Problem requirements: Resume the blog review of Ford Madox Ford's A Man Could Stand Up, carrying it forward from its last sentence.

— Start Text segment —

Friday, May 24, 2013

Like black angels gone mad ...

In the trench you could see nothing and noise rushed like black angels gone mad ...
  
A Man Could Stand Up - Book Three of Parade's End by Ford Madox Ford (Originally published 1926) 347 pages

I love this 1926 copy of  A Man Could Stand Up I acquired from the library,  which is literally falling apart in my hands. I like to imagine a Canadian soldier having held this same book, assessing it, and determining that yes (or no) "This is what the late war was like ..." as Ford muses in the preface of this book.

And so our saga of our benighted hero Christopher Tietjens in Book Three continues .... please see reviews of Book One here and here.

The novel begins on November 11, 1918. WWI has just ended. Valentine Wannop is working as a "physical instructress" at a private girls school. Valentine is contemplating her future. Nearly 100 pages are devoted to Valentine's receiving a phone call from her former friend Edith Duchemin (now Lady McMaster) offering to bring together the two thwarted lovers - Christopher and Valentine. She is told that Tietjens is in a nursing home and appears to have been abandoned by Sylvia his wife, that he is penniless, mad, that his new home is empty and deserted. Valentine is wondering about Edith's motivations. This is the whole of Part I. Perhaps this is why Mr. Ford may alienate potential new readers ... but stay with us my friends.

As Part II of A Man Could Stand Up begins, Tietjens is still at the front, the end of the war is nigh. Tietjens is wondering idly that if he raises his head above the trenches would he invite gunfire from the Germans ... does he desire it or fear it one wonders? It gives great meaning to the title. But, as with all the titles in this tetralogy, it has multiple meanings. For Tietjen's Sgt-Major in the trenches, "a man could stand up on a hill" refers to the freedom (and peace) of doing so without the fear of being killed.

— End Text segment —
— Start Dataset section —

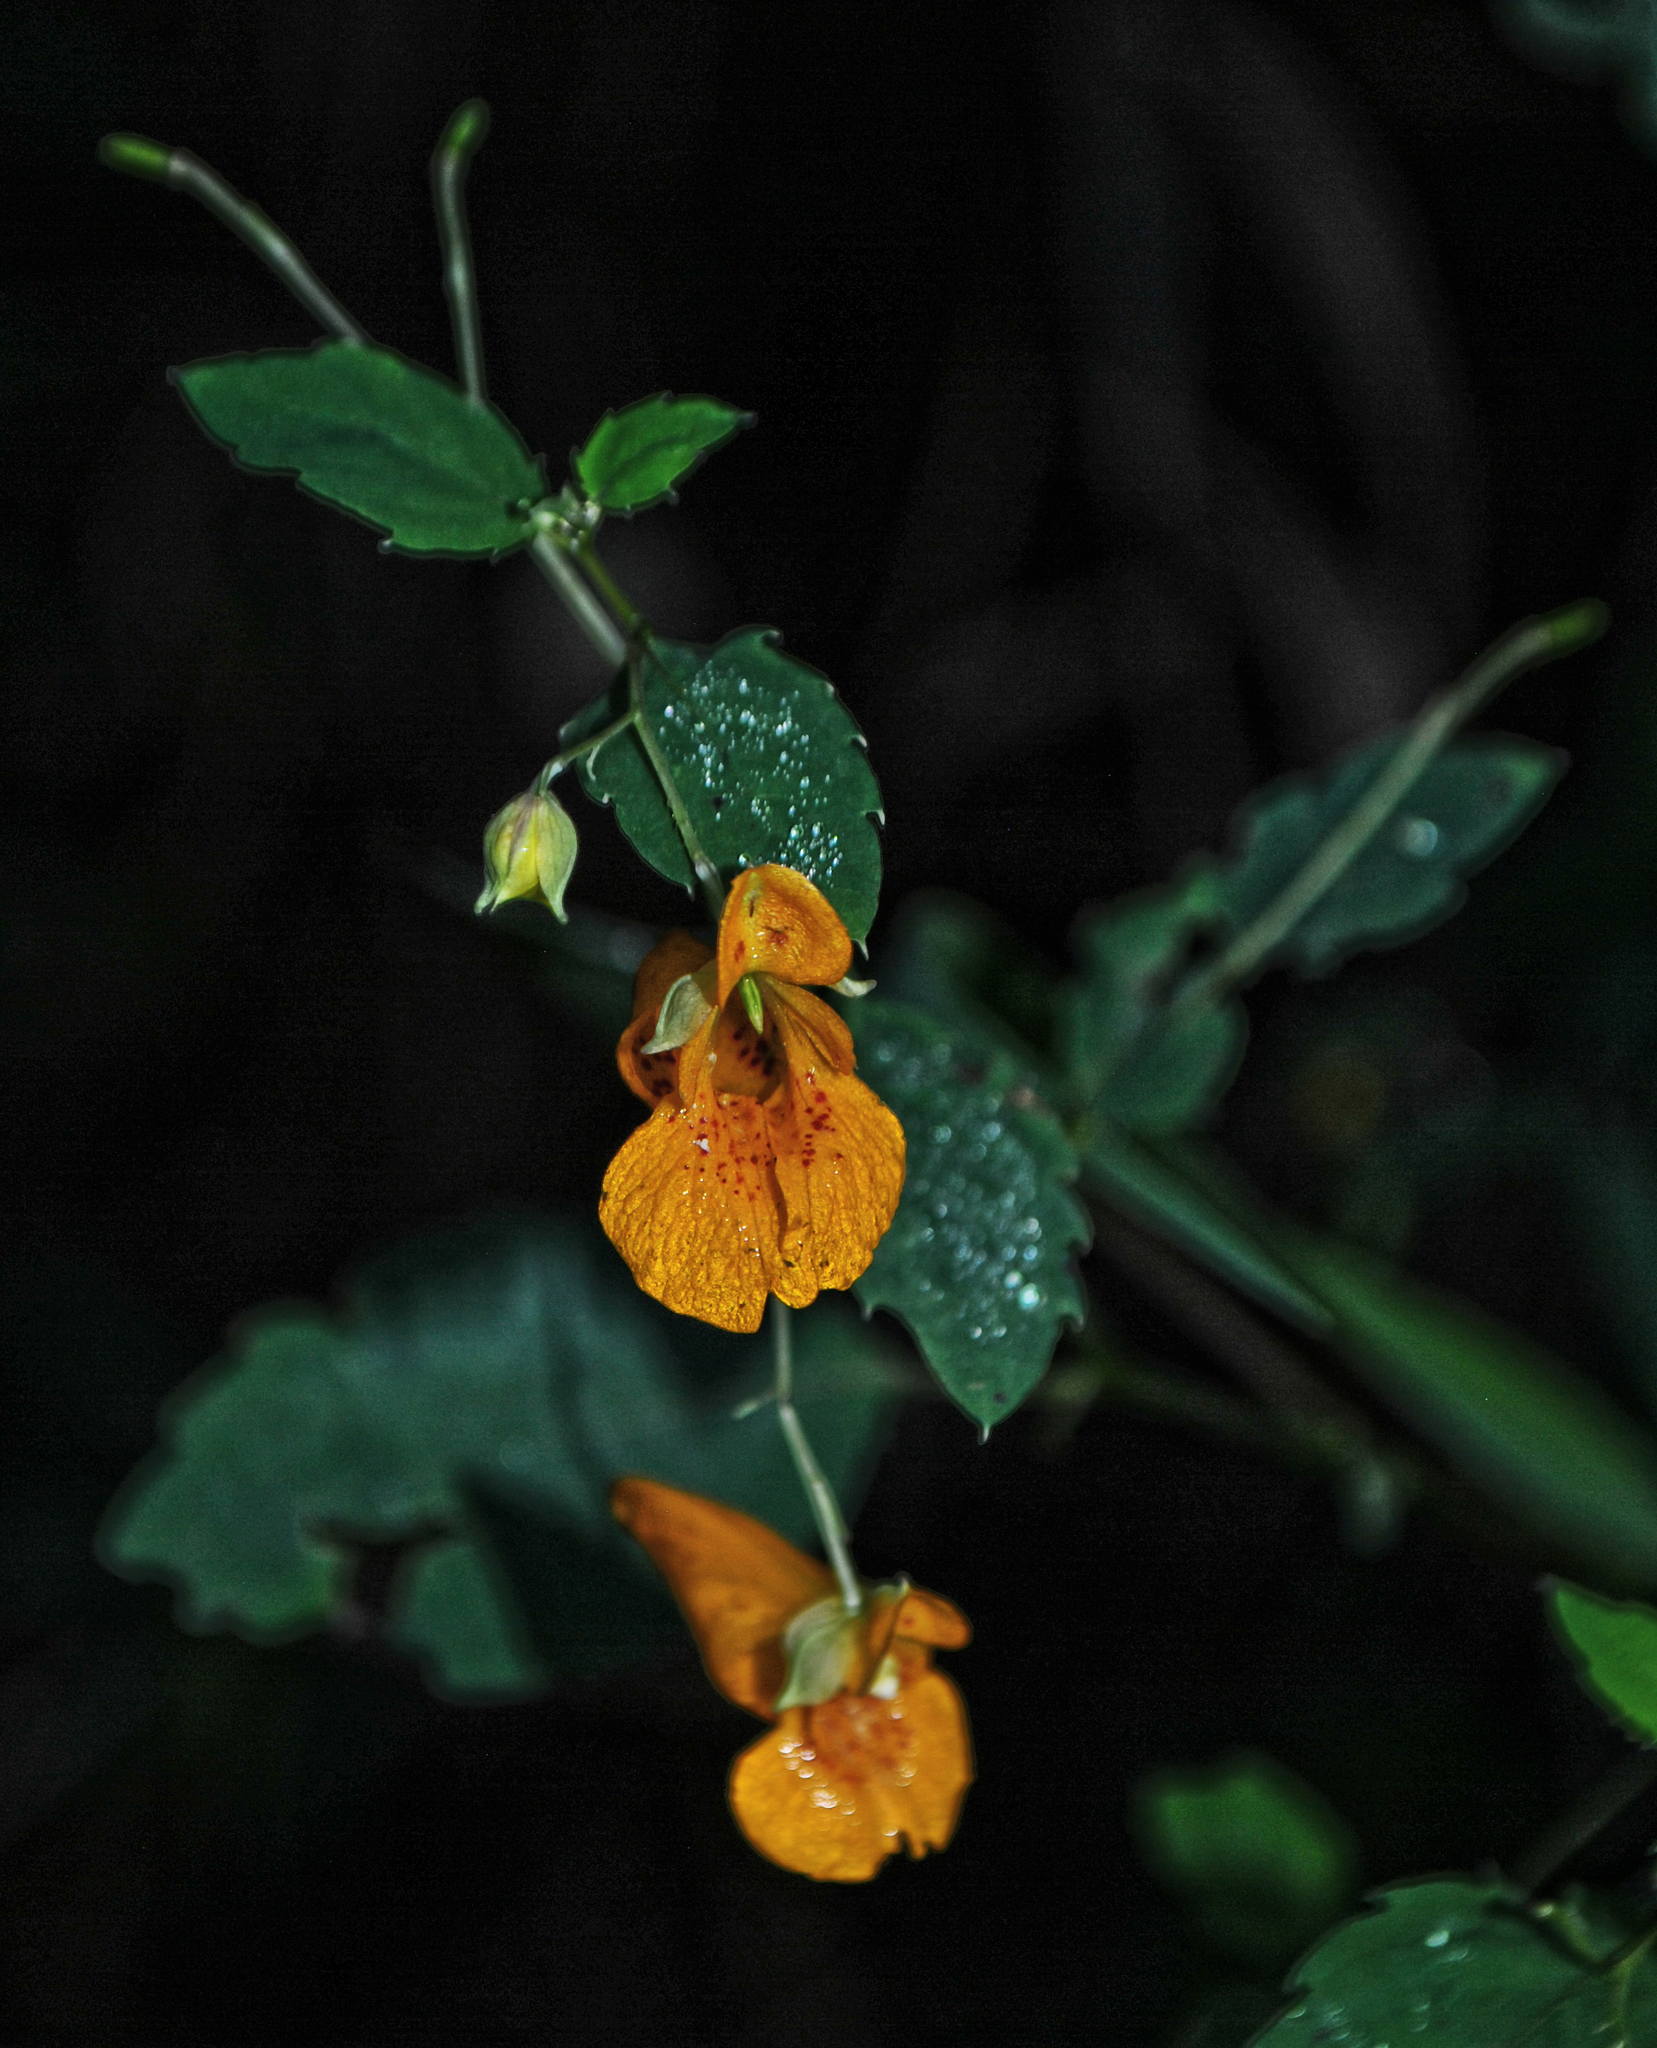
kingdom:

— End Dataset section —

The result:
Tietjens  has his challenges at the front: a mad and belligerent C.O. with whom he serves as second in command; a subordinate officer with a grudge (McKechnie) and a vicious tongue; a timid Lance-Corporal who reminds him of Valentine; the boy soldier Aranjuez who loses his eye before Tietjens; the spread of influenza and a lack of food undermining the troops ...

I have not read much war fiction but it seems to me that this book (as well as the second book in the series No More Parades) is particularly graphic and dispiriting about the ravages of war such as this chilling passage of a figures he spies in a no man's land between the Brits and the Germans:
And, suspended in them, as there would have to be, three bundles of rags and what appeared to be a very large, squashed crow. How the devil had that fellow managed to get smashed into that shape? ... There was also-suspended, too, a tall melodramatic object, the head cast back to the sky. One arm raised in the attitude of, say, a Walter Scot Highland officer waving his men on. Waving a sword that wasn't there ... That was what wire did for you. Supported you in grotesque attitudes, even in death! 
And there is the casual cruelty of war that Ford captures so well as when a gunner chased "a fat miserable German" about the hillside.
His action, when he had realized that they were really attending to him, had been exactly that of a rabbit dodging out of the wheat the reapers have just reached. At last he just lay down. He wasn't killed. They had seen him get up and walk off later. Still carrying his bait can! His antics had afforded those gunners infinite amusement.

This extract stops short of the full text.